ESTÁ TRISTE, LO SABE,
no le es fácil negarlo,
se le nota en las manos,
en la ropa,
en los dientes,
en el peso que pueden suponer esas cosas
cotidianas,
pueriles.
Está triste, su sombra
-que también está triste-
se encorva ante la luz
del sol que nos calienta.
Está triste, no hay nada
gracioso en ese asunto,
ha pensado ir al médico
o sanar de otro modo
con la ausencia o la muerte.
Está triste,
respira
y algo vivo detiene,
su adiós
en la tristeza.
ES UNA FIESTA EL HUMO QUE REGRESA
a ese lugar en donde abuelo aguarda
las gradaciones de una luz sin sombra.
El humo del tabaco me saluda
y sé que estas aquí mientras escribo,
mientras manejo entre la muchedumbre,
cuidando que no salga tu carácter
si alguien me tira el carro o me señala,
porque crecí en los cuentos de algún arma,
en la pasión por el Winchester
que un amigo de Carlos Valdés Rosas
te regaló en tu doce cumpleaños
cuando los hombres eran hombres pronto.
Somos tan parecidos en lo propio,
aunque solo nos une este tabaco
aderezado en brandy,
ese humo de añoranza en tu presencia,
donde regreso al niño que besabas
cada noche en la frente
la promesa,
de que me asistirás con tu valor,
si el miedo se hace fuerte,
y su peso en la duda
logra
que me detenga.
ESCRIBE MIENTRAS CORRE LA TARDE POR SUS MANOS,
y le cuesta creer que son así las cosas,
frágiles como el filo de las horas perdidas,
un gasto irreparable que nos corta la cara.

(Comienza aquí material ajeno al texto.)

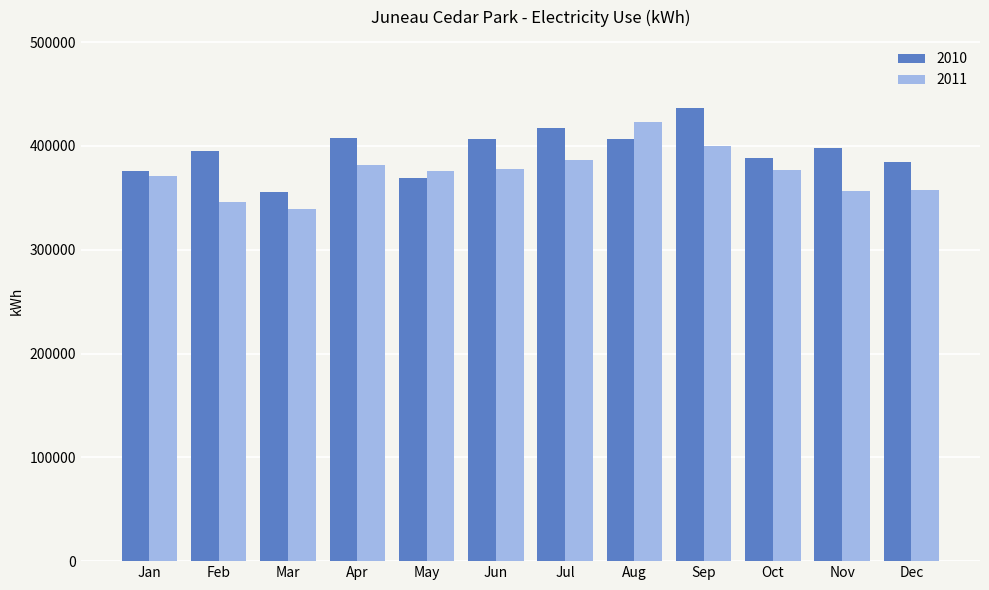

Rank the series by their average value, from highest to lowest.

2010, 2011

Ya ves, no somos nada, dicen en los velorios,
con ese tono púrpura que tienen las verdades,
y la muerte parece como un asunto al margen.

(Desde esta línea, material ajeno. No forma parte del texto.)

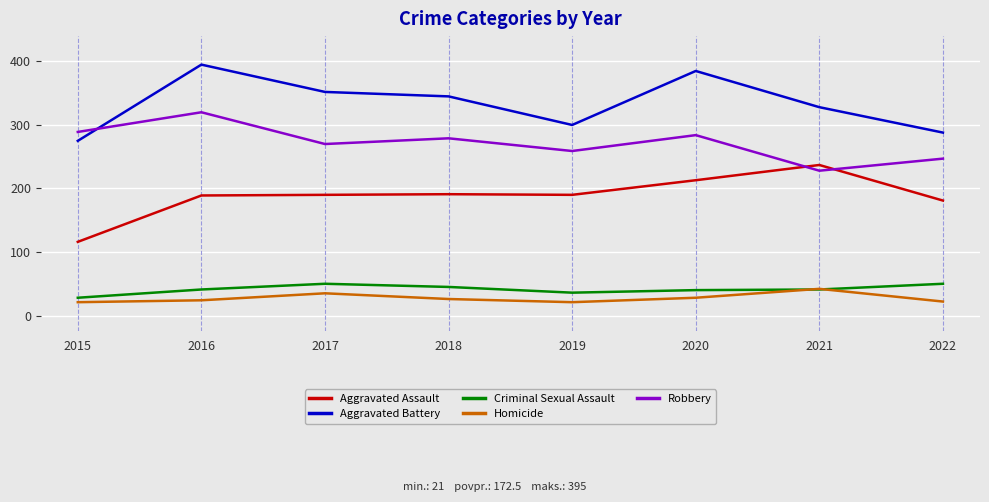

After their last crossing, which series has the higher values: Aggravated Battery or Robbery?

Aggravated Battery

El tiempo es un cuchillo que pasa por sus manos,
falsa benevolencia del humo en un cigarro.
LA CASA QUEDÓ ABIERTA,
el aguacero
pudo mojar los muebles,
se llenaron
de un hongo silencioso
los marcos de las puertas,
las esquinas que no tocaba el sol;
fueron desvencijándose las sillas,
los cuadritos de abuela,
las persianas,
que por costumbre llamábamos francesas.
La casa quedó abierta,
los murciélagos
poblaron nuestro techo,
se adueñaron
de todos los horcones;
las baldosas
tan lindas
albergaban
un gentío de pulgas y excreciones.
Todo se fue dañando
lentamente
como suelen dañarse los sueños más hermosos,
ahora solo nos quedan las ruinas de una casa,
las tejas que cayeron para siempre
se amontonan al pie de las paredes.
TUVE UNA GATA GRIS
como de Angora,
yo era su dueño
y ante mí dejaba
su oficio de tigresa,
para ver cada noche la novela
se encaramaba en mi regazo,
atenta,
sucumbía en un sueño sigiloso.
Su muerte fue el preludio de las cosas
que cambian para siempre,
muchas cosas cambiaron
y la muerte
dejó de ser ajena.
Yo no pude asistirla en su agonía,
no estaba listo,
no podía,
no quise
saber cómo enterrarla,
y abandoné a mi padre en la tarea,
y él me ha contado ahora los detalles,
y he llorado con él aquella muerte
que preferí olvidar mientras crecía.
Eduardo Mesa
(foto: cortesía del autor)
Eduardo Mesa (La Habana, 1969), fue fundador de la revista Espacios, dedicada a promover la participación social del laico. Coordinó la revista Justicia y Paz, Órgano Oficial de la Conferencia de Obispos Católicos de Cuba y el boletín Aquí la Iglesia. Formó parte de los consejos de redacción de las revistas Palabra Nueva y Vivarium. Ganador de los premios de poesía “Ada Elba Pérez” y “Juan Francisco Manzano”. En la actualidad colabora con las revistas Convivencia, Misceláneas de Cuba e Ideal y edita el blog La Casa Cuba, donde trata temas relacionados con la fe, la sociedad y la cultura. Ha publicado en narrativa El bronce vale y otras crónicas (Editorial Silueta, 2011). Reside en los Estados Unidos desde el 2005.